Work item: Please report how many lines in the data underneath hold the word "ThreatSignature", with no other text.

--- Available data Enclosed Below ---

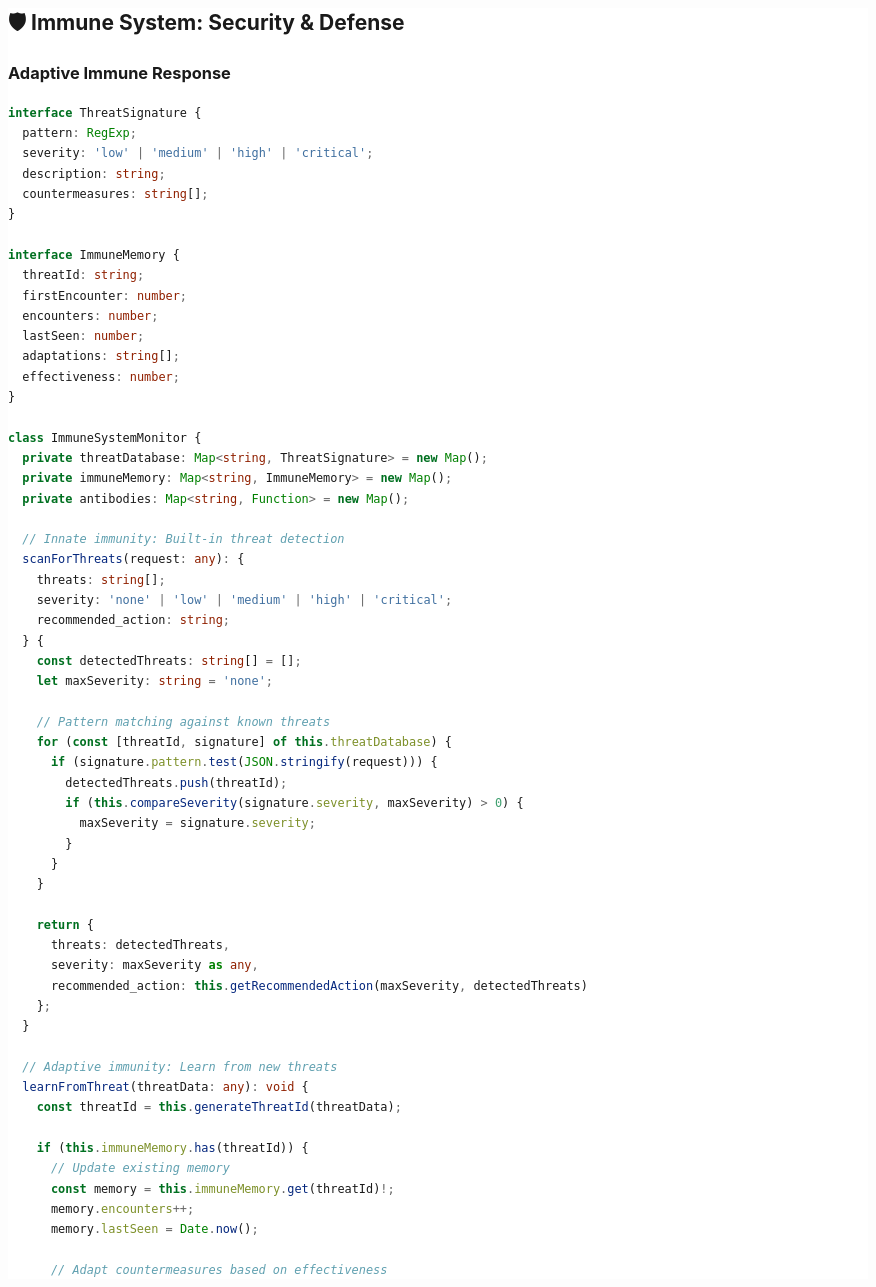 ## 🛡️ Immune System: Security & Defense

### Adaptive Immune Response
```typescript
interface ThreatSignature {
  pattern: RegExp;
  severity: 'low' | 'medium' | 'high' | 'critical';
  description: string;
  countermeasures: string[];
}

interface ImmuneMemory {
  threatId: string;
  firstEncounter: number;
  encounters: number;
  lastSeen: number;
  adaptations: string[];
  effectiveness: number;
}

class ImmuneSystemMonitor {
  private threatDatabase: Map<string, ThreatSignature> = new Map();
  private immuneMemory: Map<string, ImmuneMemory> = new Map();
  private antibodies: Map<string, Function> = new Map();

  // Innate immunity: Built-in threat detection
  scanForThreats(request: any): {
    threats: string[];
    severity: 'none' | 'low' | 'medium' | 'high' | 'critical';
    recommended_action: string;
  } {
    const detectedThreats: string[] = [];
    let maxSeverity: string = 'none';

    // Pattern matching against known threats
    for (const [threatId, signature] of this.threatDatabase) {
      if (signature.pattern.test(JSON.stringify(request))) {
        detectedThreats.push(threatId);
        if (this.compareSeverity(signature.severity, maxSeverity) > 0) {
          maxSeverity = signature.severity;
        }
      }
    }

    return {
      threats: detectedThreats,
      severity: maxSeverity as any,
      recommended_action: this.getRecommendedAction(maxSeverity, detectedThreats)
    };
  }

  // Adaptive immunity: Learn from new threats
  learnFromThreat(threatData: any): void {
    const threatId = this.generateThreatId(threatData);
    
    if (this.immuneMemory.has(threatId)) {
      // Update existing memory
      const memory = this.immuneMemory.get(threatId)!;
      memory.encounters++;
      memory.lastSeen = Date.now();
      
      // Adapt countermeasures based on effectiveness
```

--- End of Enclosed Available data ---

Result of this task: 2